Hi Daniil,

On 03/07/18 02:36, Daniil Egranov wrote:
> This is an attempt to add MMIO Virtio devices into the
> non-discoverable device registration procedure and allow
> Virtio PCI drivers to recognize and program such devices 
> correctly.
> The main issue is that the set of MMIO registers is different
> from PCI, plus the width of similar registers are not 
> always the same. The code implements the translation of 
> the PCI IO registers to MMIO registers. 
> Another difference between PCI and MMIO Virtio devices found 
> during the testing is that MMIO devices may require more 
> registers to be programmed compared to PCI. The VirtioPciDeviceDxe
> was patched to detect non-discoverable MMIO devices and allow
> calling a PCI MemIo protocol function.
> 
> This set of patches was tested with MMIO Virtio Block and
> Virtio Net devices.

I'm commenting on this series because of patch 4/4, which is for OvmfPkg.

OvmfPkg supports the following virtio transports:

- virtio-pci, spec version 0.9.5 ("legacy"):

  OvmfPkg/VirtioPciDeviceDxe consumes EFI_PCI_IO_PROTOCOL,
  and produces VIRTIO_DEVICE_PROTOCOL;

- virtio-pci, spec version 1.0 ("modern"):

  OvmfPkg/Virtio10Dxe consumes EFI_PCI_IO_PROTOCOL and produces
  VIRTIO_DEVICE_PROTOCOL;

- virtio-mmio, spec version 0.9.5 ("legacy"):

  OvmfPkg/Library/VirtioMmioDeviceLib takes (a) an EFI_HANDLE that
  carries a vendor-specific device path protocol instance, (b) the base
  address of the virtio-mmio transport (register block), and produces
  VIRTIO_DEVICE_PROTOCOL.

The individual virtio device drivers under OvmfPkg -- such as
VirtioBlkDxe, VirtioGpuDxe, VirtioNetDxe, VirtioRngDxe and VirtioScsiDxe
-- consume VIRTIO_DEVICE_PROTOCOL, and produce the corresponding (device
type specific) UEFI protocols on top. They perform a *union* of the
steps that are required for generic device configuration over either
virtio transport (going through VIRTIO_DEVICE_PROTOCOL), and the
transport drivers take care of mapping the actions to the actual
transports. In some cases, this means simply ignoring an action (because
it has no mapping defined for the given transport type).

Now, this patch set:

(1) extends NonDiscoverableDeviceRegistrationLib, so that a platform
DXE_DRIVER can register a new kind of non-discoverable device,

(2) extends the NonDiscoverablePciDeviceDxe PCI emulation driver in
MdeModulePkg to recognize the new kind of device.

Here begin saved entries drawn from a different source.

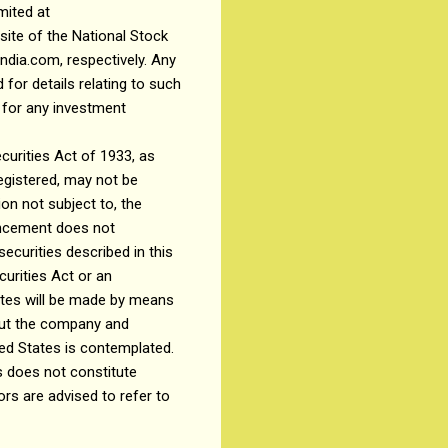
mited at
ite of the National Stock
ndia.com, respectively. Any
 for details relating to such
P for any investment
curities Act of 1933, as
registered, may not be
on not subject to, the
ouncement does not
securities described in this
urities Act or an
tates will be made by means
bout the company and
ted States is contemplated.
 does not constitute
ors are advised to refer to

However: the PciIo protocol instances that are consequently produced
represent virtio devices that do *not* conform to the PCI binding of
either virtio specification (0.9.5 or 1.0). Namely,

- The QueueAlign register (at offset 0x3C in the MMIO register block)
  and the GuestPageSize register (at offset 0x28) are only defined for
  the virtio-mmio binding, spec version 0.9.5 ("legacy").

- The QueueNum register (at offset 0x38) is:

  - defined in the virtio-mmio binding, spec version 0.9.5 ("legacy"),

  - defined in the virtio-mmio binding, spec version 1.0 ("modern"),

  - "sort of defined" in the virtio-pci binding, spec version 1.0
    only ("modern" only). (By "sort of defined", I mean the fact that
    the "queue_size" register of the PCI binding is read-write in spec
    version 1.0.)

Therefore adding any actual handling for these registers to
VirtioPciDeviceDxe, which implements the 0.9.5 PCI binding, is wrong.

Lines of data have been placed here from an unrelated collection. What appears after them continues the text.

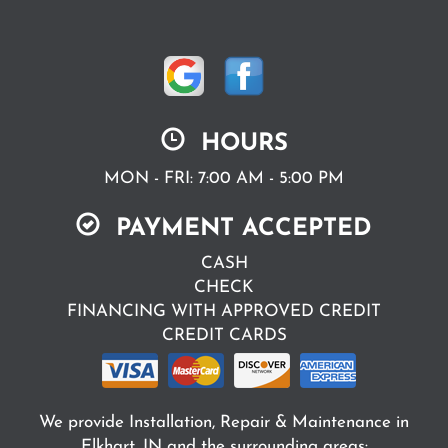
HOURS
MON - FRI: 7:00 AM - 5:00 PM
PAYMENT ACCEPTED
CASH
CHECK
FINANCING WITH APPROVED CREDIT
CREDIT CARDS
We provide Installation, Repair & Maintenance in
Elkhart, IN and the surrounding areas:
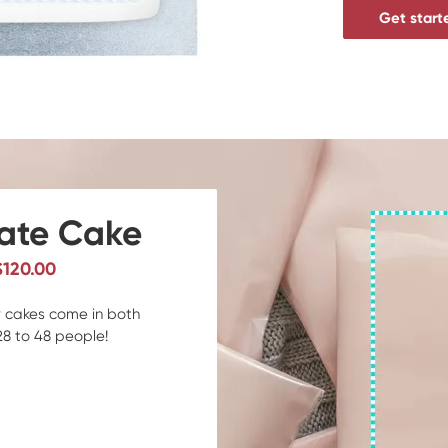
Get start
rate Cake
$120.00
er cakes come in both
28 to 48 people!
d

If your platform provides a virtio device over an MMIO transport, then
the right way to expose the device to the firmware is *not* to

(a) simulate a PciIo interface that does not conform to the PCI binding
    of the virtio-0.9.5 spec,

(b) then patch that shortcoming up in VirtioPciDeviceDxe, which already
    conforms to the PCI binding of the virtio-0.9.5 spec.

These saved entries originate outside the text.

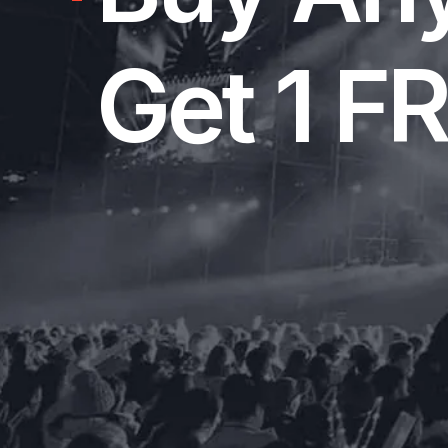
Get 1 F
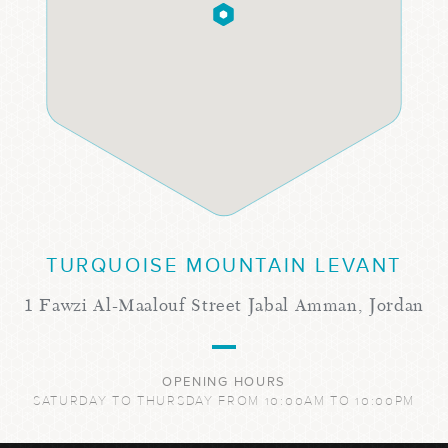
TURQUOISE MOUNTAIN LEVANT
1 Fawzi Al-Maalouf Street Jabal Amman, Jordan
OPENING HOURS
SATURDAY TO THURSDAY FROM 10:00AM TO 10:00PM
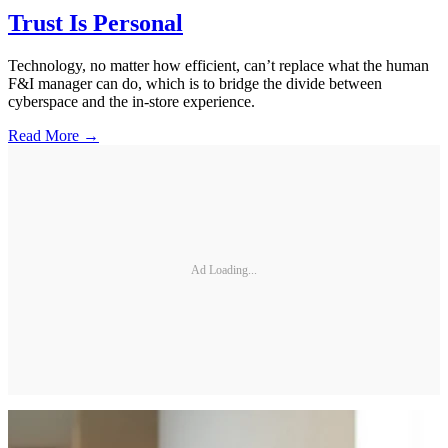
Trust Is Personal
Technology, no matter how efficient, can’t replace what the human
F&I manager can do, which is to bridge the divide between
cyberspace and the in-store experience.
Read More →
Ad Loading...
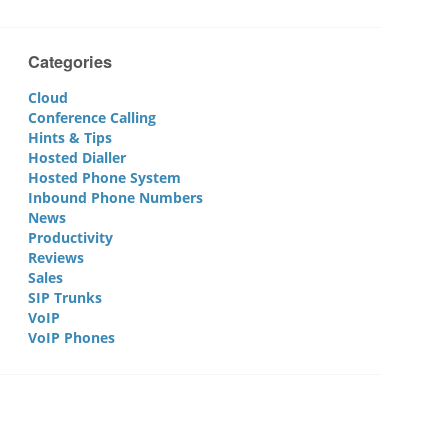
Categories
Cloud
Conference Calling
Hints & Tips
Hosted Dialler
Hosted Phone System
Inbound Phone Numbers
News
Productivity
Reviews
Sales
SIP Trunks
VoIP
VoIP Phones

Instead, the right way is to use "OvmfPkg/Library/VirtioMmioDeviceLib"
in a platform driver, for producing VIRTIO_DEVICE_PROTOCOL instances on
top of the virtio-mmio transports (MMIO register blocks) directly.

You must already have a platform DXE_DRIVER that produces the
non-discoverable device protocol instances described in (1). I suggest
that you modify that driver to use VirtioMmioDeviceLib instead:
enumerate the same set of virtio-mmio transports that you must already
be doing, and call VirtioMmioInstallDevice() on each. (You can see an
example in "ArmVirtPkg/VirtioFdtDxe".)

This will give you VIRTIO_DEVICE_PROTOCOL instances right off the bat
that can be driven by VirtioBlkDxe, VirtioGpuDxe, etc.